Welcome to Bretby Parish Council’s web site. The site will be kept under review and will be developed further. Your comments are always welcome and you should do this by using the contact form.
Bretby Parish Council is responsible for overseeing, advising and taking decisions on many aspects of parish life. The Parish Council is the first tier of local government and members are elected every four years. The Parish Council has very little real power – our key role is to represent the interests of local residents and to lobby those authorities that do have the power and responsibility to get things done such as the District and County Councils. In this Parish, a meeting will typically discuss planning applications, the state of public footpaths, and reports from District and County Councils. Map of the parish (6.3MB pdf).
Bretby is a village in the south of Derbyshire, England, north of Swadlincote and east of Burton upon Trent, on the border between Derbyshire and Staffordshire. The name means “dwelling place of Britons”. There is a secondary settlement known as Stanhope Bretby – this was the site of a colliery.
The Parish has 2 pubs, a conference centre with hotel, St. Wystans Church, a garden centre and a car/van hire centre.
Bretby is one of the most southerly villages in Derbyshire, reachable only by narrow leafy lanes. The Parish population in 1991 was 783. It was first mentioned in Domesday as an agricultural settlement around a green, and this remains the core of the village but there is a secondary settlement called Stanhope Bretby, for a long time the site of Bretby Colliery. Mining was a feature of life here for about 100 years but the only connection now is with the British Coal’s research Establishment at the Bretby Business Park.
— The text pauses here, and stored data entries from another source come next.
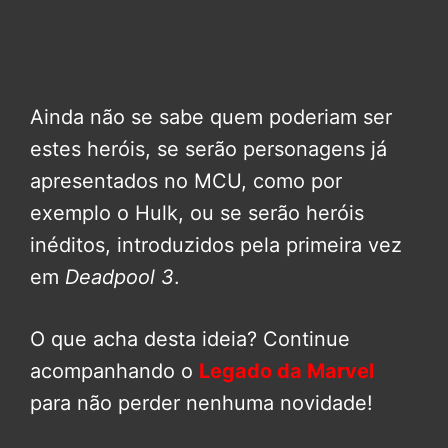
Ainda não se sabe quem poderiam ser
estes heróis, se serão personagens já
apresentados no MCU, como por
exemplo o Hulk, ou se serão heróis
inéditos, introduzidos pela primeira vez
em
Deadpool 3
.
O que acha desta ideia? Continue
acompanhando o
Legado da Marvel
para não perder nenhuma novidade!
In a field called Castle Field, a series of pronounched ridges and ditches can be seen, the only reminder of Bretby Castle, built in the 13th Century, a large fortified manor house surrounded by a moat. The Castle was demolished in the reign of James the 1st when permission was granted for a mansion to be built in a newly enclosed park of 600 acres. The ornamental gardens created there by the 2nd Earl of Chesterfield were reputed to have been second only to Versailles. Only the Hall and lakes remain. One of the owners of the estate was Lord Carnarvon the Egyptologist, who sold the property to finace the famous expedition in search of the tomb of Tutankhamun, the boy king. The present Hall was purchased in 1926 by the Derbyshire County Council for use as a hospital and remained an orthopaedic hospital till the 1990’s, the hall and grounds then being sold to developers to provide private residential units.
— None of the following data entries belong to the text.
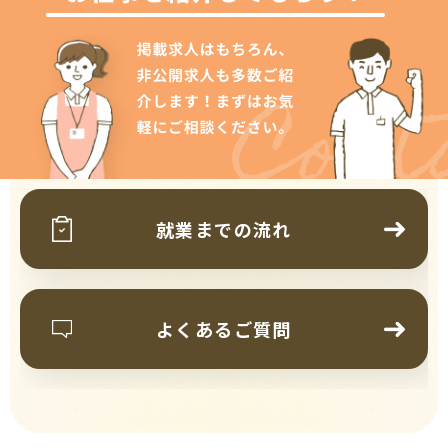
Cont
就業までの流れ
よくあるご質問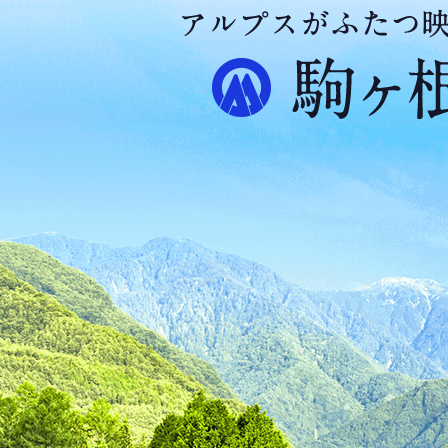
ア
ル
プ
ス
が
ふ
た
つ
映
え
る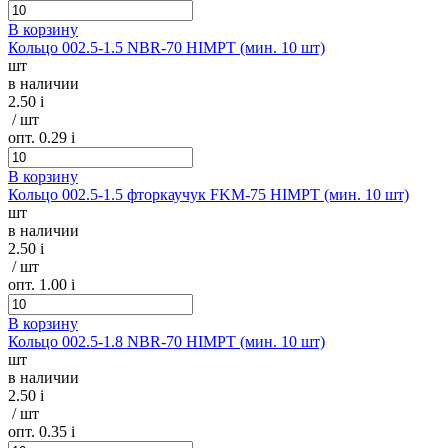
В корзину
Кольцо 002.5-1.5 NBR-70 HIMPT (мин. 10 шт)
шт
в наличии
2.50
i
/ шт
опт. 0.29
i
В корзину
Кольцо 002.5-1.5 фторкаучук FKM-75 HIMPT (мин. 10 шт)
шт
в наличии
2.50
i
/ шт
опт. 1.00
i
В корзину
Кольцо 002.5-1.8 NBR-70 HIMPT (мин. 10 шт)
шт
в наличии
2.50
i
/ шт
опт. 0.35
i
The 5th Earl of Chesterfield rebuilt the farmhouses and cottages in the early part of the 19th century, and they are still in the village today, some bearing the dates between 1805 – 1815. Behind the green, a path leads past a well worn set of stocks to St Wystan’s Church which contains a small brass plate to Benjamin Disraeli, once a regular visitor of the Chesterfields.
Places to visit include Bretby Nurseries, which is located on the outskirts of the village and Burton on Trent Golf Club, which can be found in Stanhope Bretby.